In the post-Lollapalooza era, when Green Day can stage a Broadway musical and regularly sell platinum units, one might assume that with the Internet at its fingertips, Gen-Y kids have grown more sophisticated than previous generations of high school bands. You'd be wrong, says Jami -- it's the same old sloppy "funk rock" you grew up with, and the Code Oranges stood out like a sore thumb. "We didn't sound like any bands we knew at CAPA and Allderdice."
Jami doesn't shy away from the high school audience entirely. Last year, he co-directed the Youth Arts Project, which provides a performance space for young people at Squirrel Hill's Church of the Redeemer. But between semesters, the Code Oranges have spent more time hitting the road, occasionally with older Pittsburgh/Johnstown punkers The Last Hope, and selling 200 copies of 2009's "Winter Tour" demo.
"We've played in Cleveland, New Jersey and Philadelphia," lists Reba. "The farthest we've gone is New York City -- a little bar called Sidewalk Cafe which was really awkward and didn't work out."
Even an epic fail like that allowed the band to grow. "We've learned more about our abilities, stagewise and playing-wise," says Jami.
"Doing a lot of shows helps us step up to our potential -- people say we've gotten better, because we find things that are wrong and just hammer on them and fix them until they're the way we want them to be."
Frankly, it's surprising that more teens aren't in punk bands, given the catharsis Jami gets from writing lyrics about social frustration.
"Some of it is about being in high school, but it's also about looking at our peers and feeling that you're not on the same page as them in what they feel or in their capacity to action.

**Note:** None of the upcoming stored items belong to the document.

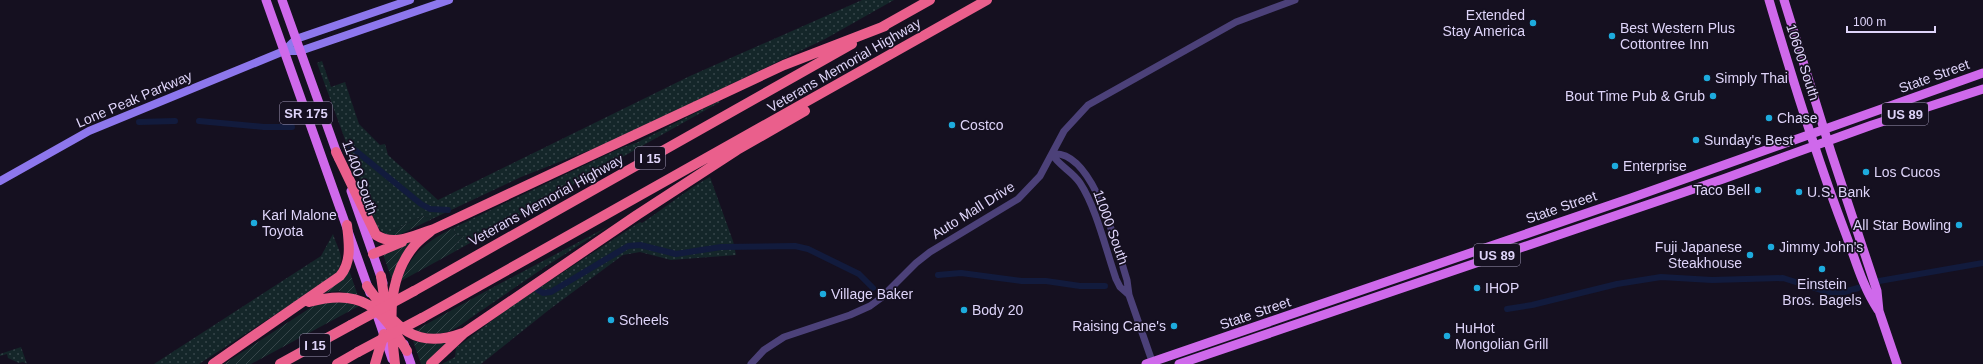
<svg xmlns="http://www.w3.org/2000/svg" width="1983" height="364" font-family="Arial,sans-serif">
  <style>
    .grass { fill: url(#grass-dots) }
    .garden { fill: url(#garden-furrows) }
    .lines { fill: none; stroke-linecap: round; stroke-linejoin: round }
    .canal { stroke: #121b3d; stroke-width: 6 }
    .tertiary { stroke: #4c4179; stroke-width: 7 }
    .secondary { stroke: #8d77ed; stroke-width: 8 }
    .primary { stroke: #cf69eb; stroke-width: 9 }
    .motorway { stroke: #ea5f8c; stroke-width: 10 }
    .motorway-bridge { stroke: #ea5f8c; stroke-width: 10 }
    .poi-dot { fill: #1dabdd; stroke: #151020; stroke-width: 1.5 }
    .labels { text-anchor: middle; dominant-baseline: central; stroke-width: 3.5; stroke-linejoin: round; paint-order: stroke }
    .shield { fill: #151020; stroke: #a299b8; stroke-width: 1 }
    .shield-label { font-size: 13px; font-weight: bold; fill: #ded4f9 }
    .poi-label { font-size: 14px; fill: #ded4f9; stroke: #151020; text-anchor: start }
    .street-label { font-size: 14px; fill: #ded4f9; stroke: #151020 }
  </style>
  <defs>
    <pattern id="grass-dots" width="8" height="8" patternUnits="userSpaceOnUse"><rect width="8" height="8" fill="#142629"/><path d="M2 2h.1M6 6h.1" fill="none" stroke="#364549" stroke-width="1.8" stroke-linecap="round"/></pattern>
    <pattern id="garden-furrows" width="10" height="10" patternUnits="userSpaceOnUse"><rect width="10" height="10" fill="#142629"/><path d="M-1 1l2-2M0 10L10 0M9 11l2-2" fill="none" stroke="#364549"/></pattern>
  </defs>
  <rect width="100%" height="100%" fill="#151020"/>
  <!-- grass -->
  <path class="grass" d="M862,0H894L825,39L613,141L521,177L432,219L423,216L385,234L377,227L317,63L322,61L331,87L345,82L359,124L380,145L385,144L388,155L438,200L690,76Z
    M719,101L720,102L454,252L456,244L464,236L456,235L453,228L621,148L638,142Z
    M710,177L733,241L736,255L671,260L640,252L623,255L550,309L481,364H442L455,357L456,348L510,307L640,222L642,223C665,208 686,190 710,177Z
    M609,226L545,267L472,317C472,303 475,308 484,301L488,290Z
    M333,234C339,253 346,256 336,275L199,364H154L321,256Z
    M21,347L27,364L23,362L19,363L8,358L7,354L0,356V354Z"/>
  <!-- garden -->
  <path class="garden" d="M423,216L432,219L399,235L394,237L385,234Z
    M453,228L456,235L464,236L456,244L454,252L401,281C410,254 429,240 453,228Z
    M419,237L392,280L383,254Z
    M349,270L358,296L339,291L321,293Z
    M488,290L484,301C475,308 472,303 472,317C450,334 441,337 414,331Z
    M337,300L359,306L251,364H224L310,308L319,303Z
    M413,341L432,344L451,341L426,364H421Z"/>
  <g class="lines">
    <!-- canal -->
    <path class="canal" d="M199,121L264,127H292
      M139,122L175,121
      M350,146L421,204L430,209L448,210
      M938,275L961,273L1022,281H1046L1080,286H1105
      M1879,281L1983,263
      M538,290L543,293L551,292L628,246L640,245L676,254L721,247L795,246L808,249L859,274L873,288
      M1507,309L1532,305L1617,284L1661,277L1712,280L1783,278L1827,292H1844L1858,288"/>
    <!-- tertiary -->
    <path class="tertiary" d="M1052,154C1094,149 1117,249 1127,280L1129,295L1153,364
      M1052,154C1059,166 1072,171 1080,183C1096,207 1106,250 1116,279L1120,287L1129,295
      M751,364L764,350L784,337L850,315L870,306L881,298L916,263L930,252L1018,199L1040,176L1064,131L1088,105L1236,22L1295,0"/>
    <!-- secondary -->
    <path class="secondary" d="M284,51H300L449,0
      M0,181L89,131L284,51L296,39L410,0"/>
    <!-- primary -->
    <path class="primary" d="M266,0L370,293
      M282,0L339,159
      M1769,0C1792,78 1816,156 1845,232C1855,258 1862,286 1878,310
      M1784,0L1831,152L1877,291L1879,311L1897,364
      M351,191L383,283
      M375,309L392,359
      M404,344L411,364
      M1146,364L1631,198L1983,73
      M1179,364L1723,179L1872,125L1983,89"/>
    <!-- motorway -->
    <path class="motorway" d="M880,28L930,0
      M336,152L376,235C394,247 415,235 434,229L784,65L885,26
      M373,254L402,242
      M381,276L386,310
      M367,286C394,323 411,352 463,333
      M414,291L852,44
      M309,302C363,287 380,308 407,351
      M422,318L987,0
      M213,364L340,276C352,262 349,243 347,225
      M280,364L351,325
      M337,364L358,352
      M375,364L384,334
      M395,364C390,323 386,280 414,246C419,240 425,236 431,231
      M431,364L464,333L637,215L737,150L805,111"/>
    <!-- motorway-bridge -->
    <path class="motorway-bridge" d="M351,325L414,291
      M358,352L422,318"/>
  </g>
  <!-- markers -->
  <g class="poi-dot">
    <circle cx="1533" cy="23" r="4"/>
    <circle cx="1612" cy="36" r="4"/>
    <circle cx="1707" cy="78" r="4"/>
    <circle cx="1713" cy="96" r="4"/>
    <circle cx="1769" cy="118" r="4"/>
    <circle cx="952" cy="125" r="4"/>
    <circle cx="1696" cy="140" r="4"/>
    <circle cx="1615" cy="166" r="4"/>
    <circle cx="1866" cy="172" r="4"/>
    <circle cx="1758" cy="190" r="4"/>
    <circle cx="1799" cy="192" r="4"/>
    <circle cx="254" cy="223" r="4"/>
    <circle cx="1959" cy="225" r="4"/>
    <circle cx="1771" cy="247" r="4"/>
    <circle cx="1750" cy="255" r="4"/>
    <circle cx="1822" cy="269" r="4"/>
    <circle cx="1477" cy="288" r="4"/>
    <circle cx="823" cy="294" r="4"/>
    <circle cx="964" cy="310" r="4"/>
    <circle cx="611" cy="320" r="4"/>
    <circle cx="1174" cy="326" r="4"/>
    <circle cx="1447" cy="336" r="4"/>
  </g>
  <g class="labels">
    <!-- shield labels -->
    <g class="shield">
      <rect x="280" y="102" width="52" height="22" rx="3"/>
      <rect x="1882" y="103" width="46" height="22" rx="3"/>
      <rect x="635" y="147" width="30" height="22" rx="3"/>
      <rect x="1474" y="244" width="46" height="22" rx="3"/>
      <rect x="300" y="334" width="30" height="22" rx="3"/>
    </g>
    <g class="shield-label">
      <text x="306" y="113">SR 175</text>
      <text x="1905" y="114">US 89</text>
      <text x="650" y="158">I 15</text>
      <text x="1497" y="255">US 89</text>
      <text x="315" y="345">I 15</text>
    </g>
    <!-- poi labels -->
    <g class="poi-label">
      <text x="1525" y="15" text-anchor="end">Extended<tspan x="1525" dy="16">Stay America</tspan></text>
      <text x="1620" y="28">Best Western Plus<tspan x="1620" dy="16">Cottontree Inn</tspan></text>
      <text x="1715" y="78">Simply Thai</text>
      <text x="1705" y="96" text-anchor="end">Bout Time Pub &amp; Grub</text>
      <text x="1777" y="118">Chase</text>
      <text x="960" y="125">Costco</text>
      <text x="1704" y="140">Sunday's Best</text>
      <text x="1623" y="166">Enterprise</text>
      <text x="1874" y="172">Los Cucos</text>
      <text x="1750" y="190" text-anchor="end">Taco Bell</text>
      <text x="1807" y="192">U.S. Bank</text>
      <text x="262" y="215">Karl Malone<tspan x="262" dy="16">Toyota</tspan></text>
      <text x="1951" y="225" text-anchor="end">All Star Bowling</text>
      <text x="1742" y="247" text-anchor="end">Fuji Japanese<tspan x="1742" dy="16">Steakhouse</tspan></text>
      <text x="1779" y="247">Jimmy John's</text>
      <text x="1822" y="284" text-anchor="middle">Einstein<tspan x="1822" dy="16">Bros. Bagels</tspan></text>
      <text x="1485" y="288">IHOP</text>
      <text x="831" y="294">Village Baker</text>
      <text x="972" y="310">Body 20</text>
      <text x="619" y="320">Scheels</text>
      <text x="1166" y="326" text-anchor="end">Raising Cane's</text>
      <text x="1455" y="328">HuHot<tspan x="1455" dy="16">Mongolian Grill</tspan></text>
    </g>
    <!-- street labels -->
    <g class="street-label">
      <text transform="translate(1803 62) rotate(72)">10600 South</text>
      <text transform="translate(844 65) rotate(-30)">Veterans Memorial Highway</text>
      <text transform="translate(1934 76) rotate(-20)">State Street</text>
      <text transform="translate(134 99) rotate(-23)">Lone Peak Parkway</text>
      <text transform="translate(360 177) rotate(70)">11400 South</text>
      <text transform="translate(546 200) rotate(-29)">Veterans Memorial Highway</text>
      <text transform="translate(1561 207) rotate(-19)">State Street</text>
      <text transform="translate(973 210) rotate(-32)">Auto Mall Drive</text>
      <text transform="translate(1111 227) rotate(70)">11000 South</text>
      <text transform="translate(1255 313) rotate(-19)">State Street</text>
    </g>
  </g>
  <!-- scale -->
  <path d="M1847 26v6h88v-6" fill="none" stroke="#ded4f9" stroke-width="2"/>
  <text x="1853" y="26" font-size="12" fill="#ded4f9" stroke="#151020" stroke-width="3" paint-order="stroke">100 m</text>
</svg>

I've never been interested in going to parties and sitting around, but a lot of people don't think the way I do, and it makes me frustrated."
"The band is something to identify ourselves with, among other high school kids who mostly spend their days doing nothing or preparing for their business life," adds Balderose, while Bob comments, "We take it seriously, but where I go to school, not many people know about the music that we do."
Jami doesn't traffic in the nihilist mode that many older punk rockers are immersed in, either. "I also feel dissatisfied with punks that do this whole '[expletive] you' thing and don't have anything to say that's legitimate. People pretend to care about one another, but don't really act on it. I don't really feel that I can relate to a lot of people, no matter their age."
With a new self-pressed six-song EP they're simply calling "Demo 2010" to be released this Saturday at Garfield's Most Wanted Fine Art all-ages artspace, the Code Orange Kids hope to further their aims of breaking free of cliques and clichés. "Someone who only saw us with the Misfits has no idea what we're doing right now, because we've figured out what we're interested in and found stable ground," explains Jami. "We're putting out this record because it's a foundation."
"Our last [CD] was cool, but we changed so much since then, so this one is more representative," adds Reba, "although we're probably going to change again."
Their goal is to work 200 copies of the CD until they're all sold, and hopefully garner more attention through it. "If somebody wanted to help us put out a 7-inch [record], that would be great, but if they don't, we'll still tour around it in December and April."
Statistically, the vast majority of high-school age bands break up when members depart for higher education or careers. So with Jami and Reba headed to college, Bob to a trade school, and Balderose still "figuring it out," how do the Code Orange Kids intend to beat those long odds? "We're working on that right now, but the only thing we know is that we're going to stick it out after high school," says Reba.
"When Reba and I started the band, we agreed that we wanted to try to do this to whatever point we could," adds Jami. "I don't know if I can speak for everybody, but I know we're going to try to stay together as long as possible."
Manny Theiner is a freelance writer.